In 1848 patenteerde William Staite een ontwerp dat de levensduur van gloeilampen op basis van koolstofstaven verbeterde. De lamp werkte door gepoederde houtskool tussen twee platina filamenten te plaatsen om licht te produceren, maar de corrosieve aard van de koolstof en de hoge kosten van de metalen weerhielden de lampen ervan een praktisch alternatief te worden voor traditionele gas- of olielampen, aldus Interesting Engineering.
Tegen het einde van de 19e eeuw maakte nieuwe gloeilamptechnologie het mogelijk om een grote verscheidenheid aan ontwerpen te produceren. Fabrikanten experimenteerden ook met verschillende filamenten, vormen en verbindingen in een poging om de prestaties te verbeteren. Uiteindelijk gingen de meeste gloeilampen langer dan een paar uur mee en stegen de verkopen.

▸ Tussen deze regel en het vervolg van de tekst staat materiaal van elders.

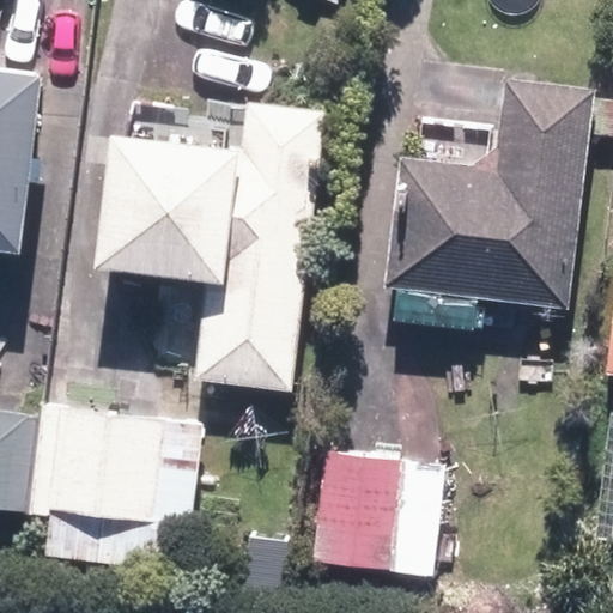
[(0,249),(13,252),(36,73),(0,68),(0,249)]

Een reeks industriële fusies in de jaren 1920 bracht meer concurrentie op de markt voor gloeilampen, wat resulteerde in goedkopere componenten en lagere prijzen voor consumenten. Dit was een groot voordeel voor consumenten, maar het betekende ook dat ingenieurs die zich eerder hadden gericht op het verlengen van de levensduur van de gloeilamp, nu belast werden met het korter maken ervan.
Hoewel Edison de gloeilamp heeft uitgevonden, hebben andere uitvinders ervoor gezorgd dat de gloeilamp langer meeging . Joseph Swan creëerde een koolstoffilament dat gedurende langere tijd kon branden en wist patentbescherming te verkrijgen voordat Edison het concept in 1878 dupliceerde.
Begin 1900 introduceerden fabrikanten gloeilampen met wolfraamgloeidraad die veel langer meegingen dan hun tegenhangers met koolstofgloeidraad. Een op osmium gebaseerde metaalgloeidraadlamp die op hogere voltages kon werken en meer licht per watt kon afgeven, overtrof deze uitvinding echter al snel. Dit is het soort ingebouwde veroudering dat we zien in moderne smartphones wanneer fabrikanten updates uitbrengen die zijn ontworpen om oudere apparaten te vertragen.